One row per logical rollup (each dashboard, plus Environment Topology (graph), Environment Topology (detail tabs), and Beaconing detection). Columns:

Column Meaning
Dashboard The dashboard / view this rollup powers.
Schedule The aggregate search’s cron (e.g. 5 * * * *); hover for the next scheduled run.
Aggregation Per-rollup enable toggle (acts on that rollup’s aggregate search(es); a multi-collection rollup like the topology graph toggles all of its searches).
History Oldest bucket present — ~30d of history (complete), a shorter span (incomplete), empty, or live backfilling N/M while a backfill runs.
Actions Backfill (this rollup only, per-arm top-level dispatch) · Clear (delete this rollup’s collection(s), confirm-gated).

Danger zone

Clear all rollups — a confirm-gated button that deletes every row from all rollup collections at once. Use sparingly (e.g. to wipe a contaminated dataset before re-running a backfill against a corrected schema). Every dashboard is empty until the hourly aggregation or a backfill repopulates it.

Per-panel toolbar

Every chart and table panel header carries a small action toolbar plus a “<1m ago” stamp showing when the panel’s search last ran:

Action What it does
Open in Search Opens Splunk’s Search app in a new tab with the panel’s SPL and the current time range pre-applied — your real-time, raw drill-down path.
Download (CSV) Exports the panel’s current result set as CSV.
Inspect Opens Splunk’s Job Inspector for the panel’s last search — useful for diagnosing performance or verifying what ran.
Refresh Re-runs the panel’s search immediately.

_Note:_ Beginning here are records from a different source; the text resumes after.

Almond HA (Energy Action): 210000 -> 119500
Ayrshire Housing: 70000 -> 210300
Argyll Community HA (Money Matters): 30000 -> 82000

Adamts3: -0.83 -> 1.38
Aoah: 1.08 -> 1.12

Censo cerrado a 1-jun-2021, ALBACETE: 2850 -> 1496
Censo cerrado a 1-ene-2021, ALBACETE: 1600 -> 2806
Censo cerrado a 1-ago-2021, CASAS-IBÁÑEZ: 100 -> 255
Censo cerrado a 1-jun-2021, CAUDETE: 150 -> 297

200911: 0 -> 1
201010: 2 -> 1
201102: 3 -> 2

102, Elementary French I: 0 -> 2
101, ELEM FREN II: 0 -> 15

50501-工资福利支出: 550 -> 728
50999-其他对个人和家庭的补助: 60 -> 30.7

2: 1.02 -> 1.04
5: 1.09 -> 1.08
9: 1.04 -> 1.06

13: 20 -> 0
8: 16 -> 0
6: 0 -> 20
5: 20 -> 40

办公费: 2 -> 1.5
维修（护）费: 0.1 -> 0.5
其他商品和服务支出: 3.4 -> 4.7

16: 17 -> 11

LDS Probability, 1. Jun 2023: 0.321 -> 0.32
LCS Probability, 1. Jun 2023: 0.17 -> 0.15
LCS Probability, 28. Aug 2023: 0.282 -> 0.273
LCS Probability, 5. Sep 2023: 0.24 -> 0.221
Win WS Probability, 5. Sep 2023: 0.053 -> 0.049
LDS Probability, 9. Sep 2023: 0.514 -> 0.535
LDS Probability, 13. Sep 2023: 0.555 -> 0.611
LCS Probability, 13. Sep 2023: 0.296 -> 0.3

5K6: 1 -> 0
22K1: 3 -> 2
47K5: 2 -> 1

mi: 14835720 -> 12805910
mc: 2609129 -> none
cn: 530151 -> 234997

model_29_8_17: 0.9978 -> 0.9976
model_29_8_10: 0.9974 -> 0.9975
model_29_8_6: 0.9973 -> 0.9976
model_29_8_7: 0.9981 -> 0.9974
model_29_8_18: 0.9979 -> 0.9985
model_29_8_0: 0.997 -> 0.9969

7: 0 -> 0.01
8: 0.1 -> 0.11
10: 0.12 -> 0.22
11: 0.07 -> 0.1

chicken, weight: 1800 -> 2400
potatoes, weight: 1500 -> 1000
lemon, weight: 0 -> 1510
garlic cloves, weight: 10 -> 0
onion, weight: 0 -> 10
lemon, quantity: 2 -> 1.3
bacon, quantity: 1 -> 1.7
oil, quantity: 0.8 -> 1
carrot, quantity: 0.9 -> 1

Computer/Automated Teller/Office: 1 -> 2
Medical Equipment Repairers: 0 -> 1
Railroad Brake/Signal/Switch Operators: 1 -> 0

KPI single-value cards show the loading spinner but no toolbar (they have no tabular result to export or inspect). While any panel’s search is in flight it renders an orange-dot loading spinner with “Loading data…”.

What to know at a glance

  • Most panels are hourly-fresh; counts and per-event listings are real-time. If a rolled-up trend looks an hour behind, that’s expected.
  • Scheduled searches are staggered into collision-free bands — hourly aggregates at :03:28, daily retention at :30:58, and the ES content (enabled by default) in the disjoint minutes (:00:02, :29, odd :31:59) — so no two enabled scheduled searches collide.
  • On a new high-volume install, run Settings → Dashboard Data → Run backfill once to populate 30 days of history immediately.
  • No CIM acceleration is needed for dashboard performance.
  • Use a panel’s Open in Search action for live, sub-hour investigation against raw events.